_Task item_
Rewrite the listing starting at its first line and ending at the line containing "L’Oréal Paris lança promoção", with "Play" replaced by "Start" and all else unchanged.

_Material for the task_
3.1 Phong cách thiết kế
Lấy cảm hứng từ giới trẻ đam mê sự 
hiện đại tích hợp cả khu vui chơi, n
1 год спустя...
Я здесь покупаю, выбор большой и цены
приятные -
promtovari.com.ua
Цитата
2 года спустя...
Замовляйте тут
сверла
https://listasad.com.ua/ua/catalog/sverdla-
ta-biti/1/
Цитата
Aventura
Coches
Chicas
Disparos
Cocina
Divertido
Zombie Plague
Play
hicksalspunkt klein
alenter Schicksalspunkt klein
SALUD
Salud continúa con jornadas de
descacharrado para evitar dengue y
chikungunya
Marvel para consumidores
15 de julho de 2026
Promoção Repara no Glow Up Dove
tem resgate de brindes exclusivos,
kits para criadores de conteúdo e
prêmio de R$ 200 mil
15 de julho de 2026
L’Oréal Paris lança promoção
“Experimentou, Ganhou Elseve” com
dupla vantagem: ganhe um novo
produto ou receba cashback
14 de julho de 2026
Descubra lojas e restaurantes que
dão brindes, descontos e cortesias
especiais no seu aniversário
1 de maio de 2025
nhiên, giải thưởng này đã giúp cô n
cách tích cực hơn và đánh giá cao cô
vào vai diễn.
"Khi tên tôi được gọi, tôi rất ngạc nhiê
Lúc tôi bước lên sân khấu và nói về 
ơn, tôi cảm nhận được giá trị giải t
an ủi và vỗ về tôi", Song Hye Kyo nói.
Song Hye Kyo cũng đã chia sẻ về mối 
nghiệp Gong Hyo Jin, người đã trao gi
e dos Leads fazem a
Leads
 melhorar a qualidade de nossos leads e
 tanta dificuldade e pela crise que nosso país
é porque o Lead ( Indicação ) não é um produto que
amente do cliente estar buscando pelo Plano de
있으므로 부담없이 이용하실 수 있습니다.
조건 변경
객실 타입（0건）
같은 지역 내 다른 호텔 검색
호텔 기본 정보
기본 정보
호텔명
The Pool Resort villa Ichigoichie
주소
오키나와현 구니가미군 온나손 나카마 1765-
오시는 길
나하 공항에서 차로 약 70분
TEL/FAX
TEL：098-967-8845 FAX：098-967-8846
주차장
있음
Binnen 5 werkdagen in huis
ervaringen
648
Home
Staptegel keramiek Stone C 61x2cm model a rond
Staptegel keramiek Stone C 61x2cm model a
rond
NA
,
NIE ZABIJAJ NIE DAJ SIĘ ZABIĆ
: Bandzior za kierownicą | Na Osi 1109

_Exercise answer_
3.1 Phong cách thiết kế
Lấy cảm hứng từ giới trẻ đam mê sự 
hiện đại tích hợp cả khu vui chơi, n
1 год спустя...
Я здесь покупаю, выбор большой и цены
приятные -
promtovari.com.ua
Цитата
2 года спустя...
Замовляйте тут
сверла
https://listasad.com.ua/ua/catalog/sverdla-
ta-biti/1/
Цитата
Aventura
Coches
Chicas
Disparos
Cocina
Divertido
Zombie Plague
Start
hicksalspunkt klein
alenter Schicksalspunkt klein
SALUD
Salud continúa con jornadas de
descacharrado para evitar dengue y
chikungunya
Marvel para consumidores
15 de julho de 2026
Promoção Repara no Glow Up Dove
tem resgate de brindes exclusivos,
kits para criadores de conteúdo e
prêmio de R$ 200 mil
15 de julho de 2026
L’Oréal Paris lança promoção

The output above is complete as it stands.